Democratizing Change Events

If you execute select * from my_table on your database, you only get the latest state of information in my_table. The records that exist right now. But DBs also have a record of all the changes that happened in the DB. All the inserts, updates, deletes. It is called a change log, redo log, write ahead log or a binlog - depending on your database.

The historical record of changes in a database is very useful information, and you can build a lot of useful applications by listening or subscribing to change events. “Use-cases for data change history”

Some databases let you perform some type of "time travel queries" where you run a query against an older state of the database. But this isn't the same as accessing the change events themselves, or getting notified about them when they happen. For change event use-cases, you would typically use Debezium to capture changes from the database, stream them to Apache Kafka, and from there use a combination of Connectors, Stream processing and Kafka clients to get the right changes in the right format to all these use-cases.

As you can see, those architectures aren't the simplest to build and maintain. They include multiple new components to learn, configure, monitor and troubleshoot.

In addition, in order to query the change history or listen to new change events, there are new clients and APIs that developers need to learn, in addition to the original database. This new ecosystem is not equally accessible in all languages and models. Web UI and FE developers in particular lack ways to access these real time events. Which is a shame because real-time updates are such an important UI feature.

Of course all those components also have their own security and access models. Remember the issue we mentioned earlier about isolating access to data between tenants? You now need to solve the same problem in the change capture system as well.

This pattern is so common and so many companies have implemented similar architectures... why is this not a normal part of the database?

Soft Deletes

You must have implemented this a million times when building apps. When a customer clicks “delete”, you don’t actually delete anything. Why? Because there’s a good chance that in the next 10 minutes, hours or days, they will call support and ask to get it back. Recovering the entire DB is a bit messy.

So instead, we have a field called “deleted” or “delete date” and when the customer clicks "delete", we update it. If the customer later calls support, we update it back. Much quicker and easier than a database recovery.

In many cases we do eventually need to delete the data for real. GDPR typically gives us 30 days to actually delete things. So we also write a process that does the real cleanup.

Now, you’ll notice that I wrote “We all did it many times”. So, why do we still do it? Why can’t databases add SOFT DELETE functionality? And maybe even add the cleanup job?

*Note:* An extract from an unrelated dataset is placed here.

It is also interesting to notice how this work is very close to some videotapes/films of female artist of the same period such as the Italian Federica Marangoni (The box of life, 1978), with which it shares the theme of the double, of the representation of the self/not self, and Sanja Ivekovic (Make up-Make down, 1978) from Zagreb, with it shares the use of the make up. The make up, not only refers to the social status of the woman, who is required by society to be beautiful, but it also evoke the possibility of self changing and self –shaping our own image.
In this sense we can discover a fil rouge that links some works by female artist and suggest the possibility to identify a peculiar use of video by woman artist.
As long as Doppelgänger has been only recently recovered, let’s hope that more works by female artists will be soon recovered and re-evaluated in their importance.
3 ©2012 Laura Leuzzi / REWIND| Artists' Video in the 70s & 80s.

The annoying thing is that databases already do this internally. You’ve heard of “compaction”, “garbage collection” or “vaccuming”. These refer to a similar process – some DB changes involve a quick part that happens when you run the command and a part that happens in batches later. This design adds a lot of efficiency to many processes - especially deletes. So why not give all of us the same benefits?

APIs (In addition to SQL)

Databases, for the most part, talk in SQL. Pretty much every database that does not start out with SQL, eventually adds SQL. I’ve been through this at Cloudera, when we added SQL on Hadoop, then Confluent when we added KSQL and I now see the same demand in my own company. SQL has been the lingua franca of data for the last 40 years, and it seems well set to continue being this language for the next 40 years.

SQL is a great data language. But it is a terrible programmatic API. Why? Because it isn’t composable! Allow me to demonstrate.

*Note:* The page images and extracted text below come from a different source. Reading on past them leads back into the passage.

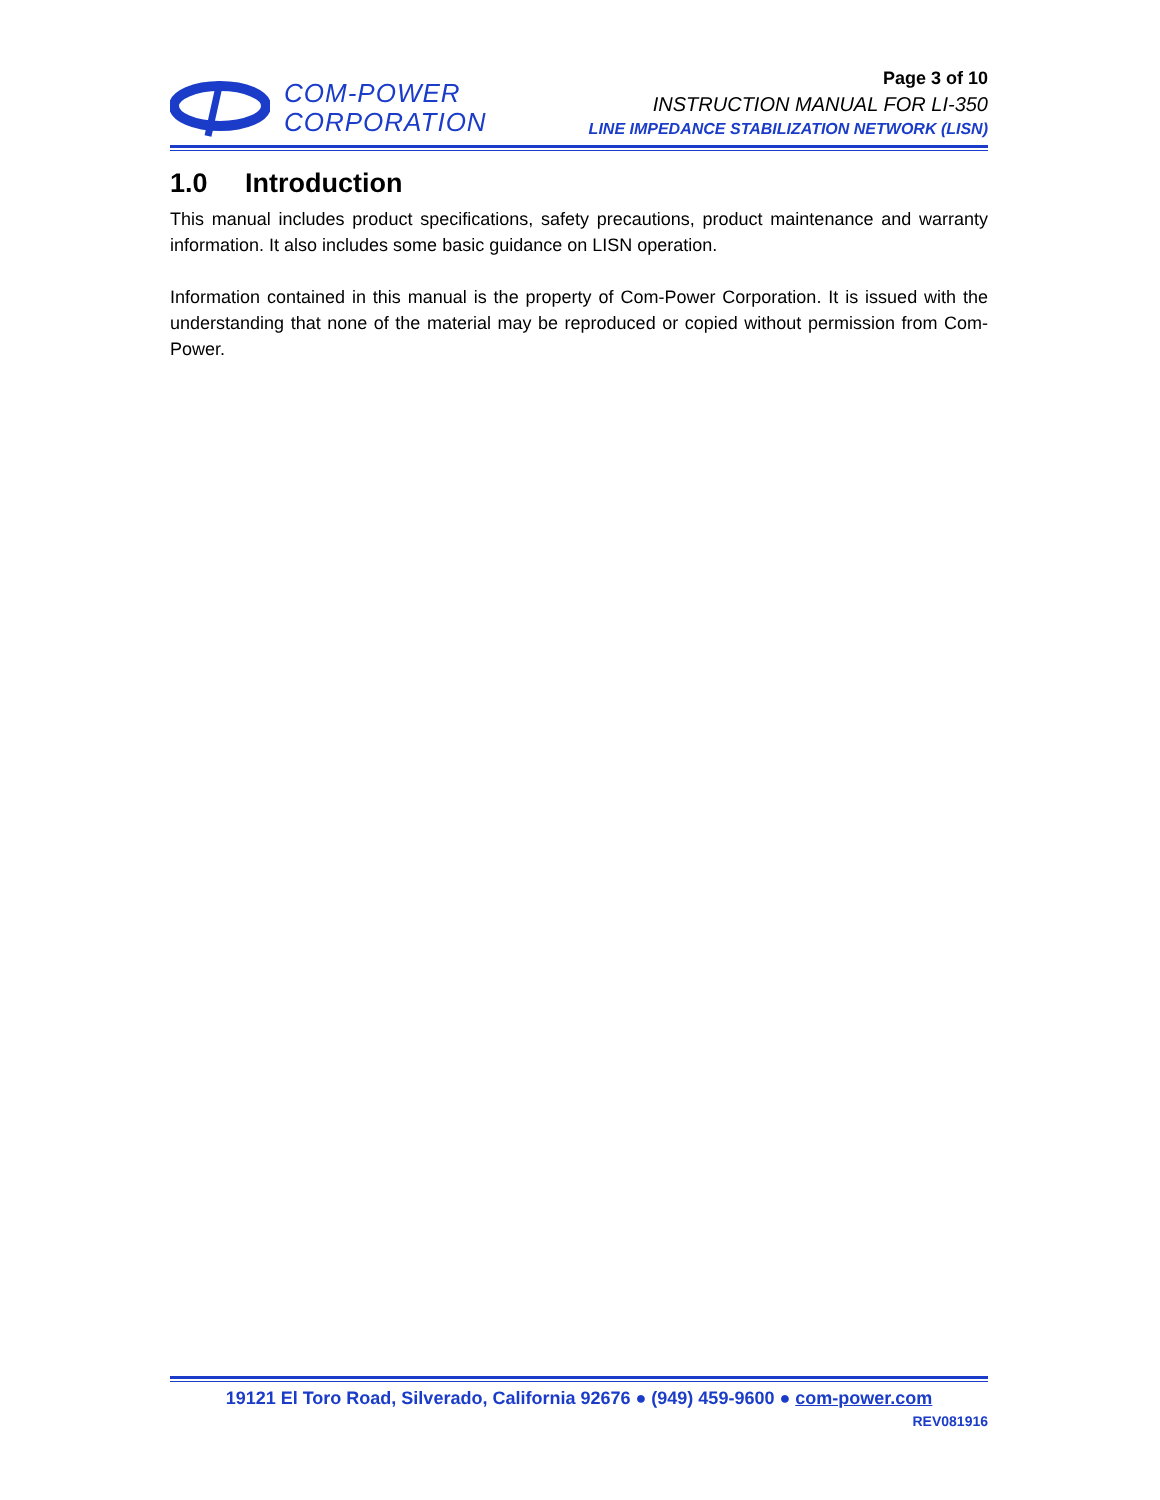COM-POWER
CORPORATION
Page 3 of 10
INSTRUCTION MANUAL FOR LI-350
LINE IMPEDANCE STABILIZATION NETWORK (LISN)
1.0 Introduction
This manual includes product specifications, safety precautions, product maintenance and warranty information. It also includes some basic guidance on LISN operation.
Information contained in this manual is the property of Com-Power Corporation. It is issued with the understanding that none of the material may be reproduced or copied without permission from Com-Power.
19121 El Toro Road, Silverado, California 92676 ● (949) 459-9600 ● com-power.com
REV081916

Lets say that you have a table with user profiles, including their age and gender. Counting the number of users by age is a simple SQL:

Select age, count(*) from people
Group by age

And the same operation in Scala (with Spark's dataframes API):

ageGroup = people.groupBy(“age”)
print(ageGroup.count())

I'd say both are fairly readable, perhaps SQL a bit more so. But now lets say that we are working on a different method in the same module, one that requires counting only women.

In SQL, you'll write:

select age, count(*) from people
Where gender = 'female'
Group by age

Note that you can't really reuse the existing SQL or method. Either you write a new query, or if you really want to reuse another method, you need to do some creative string manipulation.

Meanwhile in Scala:

ageGroup = people.groupBy(“age”)
femaleOnly = ageGroup.filter(
  col(”gender”).like(“female))

Print(ageGroup.count())
Print(fOnly.count())

The data APIs make it easy to take parts of the query and add more filters. Unlike SQL, these APIs are composable. And composability is key for reuse, minimizing redundancies and maintainability. This is why most developers use ORMs, even though there are many reasons not to use ORMs. SQL is not developer friendly.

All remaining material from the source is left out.